Gavin McGibbon’s third play (after After Service and Stand Up Love) is set below decks on the King Kong ship, moored at Miramar Wharf and minded during the long lonely nights by a security guard called Patrick (John Hui), single and lacking in self-esteem.

At heart it is a slow reveal of how Patrick – once gainfully employed in management and married somewhat dependently to Barbara (Raquel Sims) – came to be in this position, and a dramatisation of the night he moves himself on, ingeniously catalysed in an extended dream sequence by his imaginary monster friend from childhood called Murky Merv (David Goldthorpe).  

But first we encounter Carl (Alex Greig), Adrian Brody’s Stand-In, posing, posturing, practising lines, doing his centring exercises … And I have to ask: why are actor characters so often played in such a clichéd way? If anyone should know what actors are really like, it’s actors. Is it that playwrights are intimidated by actors and so send them up as pretentious wankers, and actors and directors are happy to play along in the name of self-effacing send-up and satire? Whatever the case, this approach is both beside the point and detrimental here.
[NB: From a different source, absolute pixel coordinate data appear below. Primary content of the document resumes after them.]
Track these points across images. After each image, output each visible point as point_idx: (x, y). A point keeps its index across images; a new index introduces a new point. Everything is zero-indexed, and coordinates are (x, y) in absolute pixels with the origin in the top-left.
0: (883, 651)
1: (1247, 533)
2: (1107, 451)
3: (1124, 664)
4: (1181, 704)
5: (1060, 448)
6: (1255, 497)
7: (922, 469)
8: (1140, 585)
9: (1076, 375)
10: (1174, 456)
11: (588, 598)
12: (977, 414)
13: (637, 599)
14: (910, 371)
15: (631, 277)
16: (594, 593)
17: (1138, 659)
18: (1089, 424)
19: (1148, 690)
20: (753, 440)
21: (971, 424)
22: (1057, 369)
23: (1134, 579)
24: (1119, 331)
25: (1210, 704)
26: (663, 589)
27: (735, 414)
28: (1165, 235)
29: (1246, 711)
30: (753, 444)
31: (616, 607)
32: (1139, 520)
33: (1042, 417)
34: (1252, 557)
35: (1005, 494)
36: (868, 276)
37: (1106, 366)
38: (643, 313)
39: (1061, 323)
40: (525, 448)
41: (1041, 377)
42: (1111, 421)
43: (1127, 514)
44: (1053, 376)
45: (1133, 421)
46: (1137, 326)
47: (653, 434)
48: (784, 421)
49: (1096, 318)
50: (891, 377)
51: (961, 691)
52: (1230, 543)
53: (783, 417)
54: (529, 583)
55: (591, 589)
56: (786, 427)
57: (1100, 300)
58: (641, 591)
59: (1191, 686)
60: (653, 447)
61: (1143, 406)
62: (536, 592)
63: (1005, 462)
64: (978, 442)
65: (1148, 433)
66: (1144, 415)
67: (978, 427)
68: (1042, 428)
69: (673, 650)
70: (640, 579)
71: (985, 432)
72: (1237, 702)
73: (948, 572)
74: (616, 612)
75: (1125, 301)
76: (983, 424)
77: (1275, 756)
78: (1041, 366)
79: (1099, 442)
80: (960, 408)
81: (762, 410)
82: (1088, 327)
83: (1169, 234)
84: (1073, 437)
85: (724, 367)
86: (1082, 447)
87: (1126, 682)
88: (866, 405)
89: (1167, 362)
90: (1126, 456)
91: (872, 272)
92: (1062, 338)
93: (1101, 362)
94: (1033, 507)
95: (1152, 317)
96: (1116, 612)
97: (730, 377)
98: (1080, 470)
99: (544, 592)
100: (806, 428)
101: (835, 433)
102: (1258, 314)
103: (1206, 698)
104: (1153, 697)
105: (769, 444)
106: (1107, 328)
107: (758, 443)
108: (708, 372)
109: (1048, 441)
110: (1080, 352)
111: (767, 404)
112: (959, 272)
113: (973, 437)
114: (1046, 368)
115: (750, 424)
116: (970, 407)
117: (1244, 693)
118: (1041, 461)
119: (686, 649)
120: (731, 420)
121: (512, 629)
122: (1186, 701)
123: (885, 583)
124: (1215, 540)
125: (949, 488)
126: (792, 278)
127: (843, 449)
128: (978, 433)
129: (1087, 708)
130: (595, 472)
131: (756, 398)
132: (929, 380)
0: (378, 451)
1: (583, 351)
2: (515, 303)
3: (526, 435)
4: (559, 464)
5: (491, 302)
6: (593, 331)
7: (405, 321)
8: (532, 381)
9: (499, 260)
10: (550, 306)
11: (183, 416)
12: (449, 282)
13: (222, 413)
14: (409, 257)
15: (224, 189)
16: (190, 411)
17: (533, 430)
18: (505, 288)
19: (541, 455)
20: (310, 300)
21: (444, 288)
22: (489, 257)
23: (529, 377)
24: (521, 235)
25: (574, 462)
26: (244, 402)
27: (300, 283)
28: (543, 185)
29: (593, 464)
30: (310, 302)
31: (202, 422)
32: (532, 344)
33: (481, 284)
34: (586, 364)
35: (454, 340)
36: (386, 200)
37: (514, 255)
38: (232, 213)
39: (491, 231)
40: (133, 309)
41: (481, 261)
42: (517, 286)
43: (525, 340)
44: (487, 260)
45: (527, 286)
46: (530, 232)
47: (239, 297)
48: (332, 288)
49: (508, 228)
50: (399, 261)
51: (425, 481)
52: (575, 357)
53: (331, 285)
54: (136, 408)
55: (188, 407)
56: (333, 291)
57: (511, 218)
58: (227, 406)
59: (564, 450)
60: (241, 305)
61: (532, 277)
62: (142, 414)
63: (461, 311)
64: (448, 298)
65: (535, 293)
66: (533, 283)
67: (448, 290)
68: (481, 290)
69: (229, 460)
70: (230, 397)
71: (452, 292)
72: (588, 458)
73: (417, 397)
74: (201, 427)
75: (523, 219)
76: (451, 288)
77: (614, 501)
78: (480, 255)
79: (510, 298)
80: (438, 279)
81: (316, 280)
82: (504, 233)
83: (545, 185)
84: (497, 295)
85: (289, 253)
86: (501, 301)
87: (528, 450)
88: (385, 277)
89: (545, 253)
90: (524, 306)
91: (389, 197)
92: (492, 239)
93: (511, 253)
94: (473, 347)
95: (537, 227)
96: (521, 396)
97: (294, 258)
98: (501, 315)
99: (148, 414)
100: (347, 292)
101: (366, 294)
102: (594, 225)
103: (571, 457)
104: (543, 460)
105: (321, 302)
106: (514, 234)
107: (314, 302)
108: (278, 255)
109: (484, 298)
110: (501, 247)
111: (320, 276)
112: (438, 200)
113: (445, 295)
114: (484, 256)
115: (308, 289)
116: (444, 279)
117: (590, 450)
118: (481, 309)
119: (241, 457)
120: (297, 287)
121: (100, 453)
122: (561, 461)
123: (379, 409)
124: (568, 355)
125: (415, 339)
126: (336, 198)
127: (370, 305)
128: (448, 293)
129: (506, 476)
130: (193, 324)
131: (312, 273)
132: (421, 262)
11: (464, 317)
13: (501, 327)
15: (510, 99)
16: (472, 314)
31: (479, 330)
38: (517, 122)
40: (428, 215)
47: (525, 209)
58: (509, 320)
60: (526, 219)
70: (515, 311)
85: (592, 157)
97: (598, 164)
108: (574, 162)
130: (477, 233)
If Carl had been written/directed/performed sincerely as a seriously deluded wannabe – instead of commented on in theatrical inverted commas – he would have been funnier, more poignant and much more relevant to the thrust of the story, which compares this world’s washed up flotsam (Patrick) and those yet to be launched (Carl), not to mention drifting prostitute and Patrick’s ex primary-school classmate Kelly (Sims), with those sailing at full steam ahead on the great ocean of life (Brodie, Peter Jackson et al).

Shipwrecked Beneath the Stars has to be grounded in a strong reality before the fantasy counterpoint – the dreamed-of challenge to self – can gain dramatic traction. And sure, the character of Carl can become heightened in the dream, as filtered through Patrick’s perceptions, although his main role here is to be attractive to ex-wife Barbara, and the more credible that is, the stronger the threat to Patrick.

Fortunately John Hui and Raquel Sims, as Kelly, work at naturalistic credibility in their early scenes although director Kerina Deas allows some rather amateurish front-facing staging to dilute the truth of their relationship. And Hui’s Patrick does get rather stuck, throughout, in a plaintive tone that could surely be varied in the character’s rare moments of confidence.

Sims doubles well as Barbara and the scene where she and Patrick first meet is dynamically evoked. David Goldthorpe’s Murky Merv – in an excellent costume and make-up designed by Meggan Frauestein – finds a full range of expression, honouring the writer’s well conceived vision.

The playfulness with which McGibbon addresses his serious theme, and the overall ebullience director Deas brings to it – in a simple setting well lit by co-producer Chris O’Neill – just manages to elevate the work above being a dramatised lesson in self-improvement. Again, the more we believe in the characters and the more empathy we feel for them, the better the play will work all round.

The use of a model Empire State building and the climactic/ iconic strafing sequence in Patrick’s final self-confrontation are inspired. McGibbon is the genuine article when it comes to being a playwright. He’s working at a level of complexity that deserves full professional support.

Meanwhile this production works well as a pretty good stand in for the real deal.